> **Source document**
Having done the reissue of Tempus, we relaxed a bit, and decided we would tackle the three “Beyond” books next.  Beyond Sanctuary, Beyond the Veil, and Beyond Wizardwall,” taken together, comprise a subset of the Sacred Band of Stepsons series.  We have recently published the first of these, “Beyond Sanctuary,” with a Rubens cover and beautiful production values, with new material added.  “Beyond Sanctuary,” the original edition, has been widely pirated, so the ten-thousand word expansion and the quality of the new editions makes it attractive to own, even if someone bought the old Science Fiction Book Club, or Baen hardcover, or mass market editions in the 20th century.

Reissuing our backlist and doing these “Author’s Cut” editions had become our program plan, along with writing and publishing new works that please us.

So next we thought, “Let’s revive the “Heroes in Hell” series.  It was a trailblazer, had two Nebula nominated stories and a Hugo winner in the 20th century, and would be easy, or so we told ourselves.  Chris and I would write an intro, and each write one story, first or last; we’d use select writers from the old series, and recruit some new ones.  This shouldn’t take very long – should it?  As it happens, putting together a secret writers group to coordinate a shared anthology these days has tremendous possibilities, but takes a very long time.  However, Lawyers in Hell was built exactly this way, under our direction.  As was our tradition in 20th century Heroes in Hell books, we include brand new writers, emerging writers, and established writers.  Lawyers in Hell also is available in a hardcover from Kerlak, an international trade from Kerlak, a Perseid trade, and Nook, Kindle, and iBook editions.

And so the two series restarted, within one year.  We soon agreed to publish a “few” other select writers, including one anthology series (Sha’Daa) for Michael Hanson and a novel, “Bridge Over Hell,” by Michael A. Armstrong.  We will soon reissue “I, the Sun,” the story of the greatest king of the Hittites.  We continue to find other books that have the combined traits we like – immediacy, lucidity, lyricism, inherent value in the worldview– books for experienced readers:  books we enjoy reading or writing or both.  We know this market is there:  we are part of it.

However, my great love is still writing.  This year we published my newest work, the Fish the Fighters and the Song-girl, the second volume of “Sacred Band Tales,” which includes the novella by the same name, as well as tightly-woven interstitials and the remaining Thieves’ World Sacred Band stories.

I adored writing the Fish the Fightersand the Song-girl with Chris Morris:  new characters and new challenges emerge here, and the stage is set for the Sacred Band’s next great adventure, while all Sanctuary loose ends are tied up and we say goodbye to that hellhole for the last time.  Structurally, the book was tricky to conceive, since we wanted it to echo the format of new/old stories that we’d used in “Tempus.”  Threading the necessary interstitial work around the old Sacred Band stories was a bit of a brain-teaser, but the drafting process was a joy.

For the publication of the Fish theFighters and the Song-girl, Chris and I not only extensively revised and expanded the final six Sacred Band in Thieves’ World(R) stories, but created nine new tales.  We wrote about Sanctuary after the war for Meridian in the title novella, and wrote a bridge into unknown realms.  Fish/Fighters clears the way for a new group of Sacred Band novels and stories, set in a milieu more closely linked to history and mythology.  I can hardly wait.  Now all the tales of the Sacred Band in Sanctuary have been told that must be told, and our Unified Sacred Band is free to adventure in places and times unexplored.

> **Data provided**
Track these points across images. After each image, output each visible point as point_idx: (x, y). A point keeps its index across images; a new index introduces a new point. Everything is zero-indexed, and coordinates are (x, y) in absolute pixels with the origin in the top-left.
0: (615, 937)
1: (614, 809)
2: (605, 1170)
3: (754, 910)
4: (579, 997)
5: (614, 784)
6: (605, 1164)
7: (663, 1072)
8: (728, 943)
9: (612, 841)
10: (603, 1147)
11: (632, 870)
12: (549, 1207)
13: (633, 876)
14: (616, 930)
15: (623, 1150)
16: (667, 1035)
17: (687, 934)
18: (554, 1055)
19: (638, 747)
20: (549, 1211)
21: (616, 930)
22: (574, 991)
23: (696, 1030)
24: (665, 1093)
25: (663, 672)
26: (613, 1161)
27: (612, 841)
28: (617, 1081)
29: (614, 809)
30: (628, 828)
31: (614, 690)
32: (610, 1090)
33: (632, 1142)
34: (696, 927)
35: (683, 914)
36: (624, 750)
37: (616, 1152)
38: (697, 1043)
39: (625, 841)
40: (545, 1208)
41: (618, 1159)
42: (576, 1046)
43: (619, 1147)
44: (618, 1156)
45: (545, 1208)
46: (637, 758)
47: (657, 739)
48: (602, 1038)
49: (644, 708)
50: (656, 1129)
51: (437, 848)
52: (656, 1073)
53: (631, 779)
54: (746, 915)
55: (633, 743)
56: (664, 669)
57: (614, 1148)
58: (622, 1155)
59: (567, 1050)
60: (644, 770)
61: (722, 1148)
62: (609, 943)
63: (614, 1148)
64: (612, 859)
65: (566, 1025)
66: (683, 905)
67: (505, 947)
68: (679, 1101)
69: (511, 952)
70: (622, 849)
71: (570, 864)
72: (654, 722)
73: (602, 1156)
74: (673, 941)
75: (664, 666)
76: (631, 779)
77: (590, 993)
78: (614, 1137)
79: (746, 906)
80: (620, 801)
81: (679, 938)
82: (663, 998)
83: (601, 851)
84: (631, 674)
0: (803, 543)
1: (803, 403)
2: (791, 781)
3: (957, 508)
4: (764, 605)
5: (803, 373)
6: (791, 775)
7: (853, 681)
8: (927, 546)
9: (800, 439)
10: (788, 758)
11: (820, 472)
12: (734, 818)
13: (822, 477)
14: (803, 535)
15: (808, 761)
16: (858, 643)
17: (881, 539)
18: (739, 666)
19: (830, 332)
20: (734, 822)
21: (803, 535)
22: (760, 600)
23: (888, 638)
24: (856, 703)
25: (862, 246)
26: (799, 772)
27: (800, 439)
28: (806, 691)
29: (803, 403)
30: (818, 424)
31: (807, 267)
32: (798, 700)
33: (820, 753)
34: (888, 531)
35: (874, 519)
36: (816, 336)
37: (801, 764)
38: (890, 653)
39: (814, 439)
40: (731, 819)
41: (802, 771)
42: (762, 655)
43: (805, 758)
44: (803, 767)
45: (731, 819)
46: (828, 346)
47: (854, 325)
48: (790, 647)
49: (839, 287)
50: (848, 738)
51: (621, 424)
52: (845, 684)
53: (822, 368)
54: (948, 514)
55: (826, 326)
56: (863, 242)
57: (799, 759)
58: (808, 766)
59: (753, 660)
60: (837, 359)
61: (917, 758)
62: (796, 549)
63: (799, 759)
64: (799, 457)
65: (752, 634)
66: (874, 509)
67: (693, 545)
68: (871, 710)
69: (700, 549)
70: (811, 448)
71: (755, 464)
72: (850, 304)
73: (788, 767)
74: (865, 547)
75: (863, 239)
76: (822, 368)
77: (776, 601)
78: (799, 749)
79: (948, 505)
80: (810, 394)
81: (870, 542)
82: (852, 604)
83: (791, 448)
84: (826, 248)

> **The problem**
Can you return, word for word, the part of the essay on the book reissues that opens with the words containing "However, my great" and closes with "process was a joy."? The data has nothing to do with the essay on the book reissues.

> **The result**
However, my great love is still writing.  This year we published my newest work, the Fish the Fighters and the Song-girl, the second volume of “Sacred Band Tales,” which includes the novella by the same name, as well as tightly-woven interstitials and the remaining Thieves’ World Sacred Band stories.

I adored writing the Fish the Fightersand the Song-girl with Chris Morris:  new characters and new challenges emerge here, and the stage is set for the Sacred Band’s next great adventure, while all Sanctuary loose ends are tied up and we say goodbye to that hellhole for the last time.  Structurally, the book was tricky to conceive, since we wanted it to echo the format of new/old stories that we’d used in “Tempus.”  Threading the necessary interstitial work around the old Sacred Band stories was a bit of a brain-teaser, but the drafting process was a joy.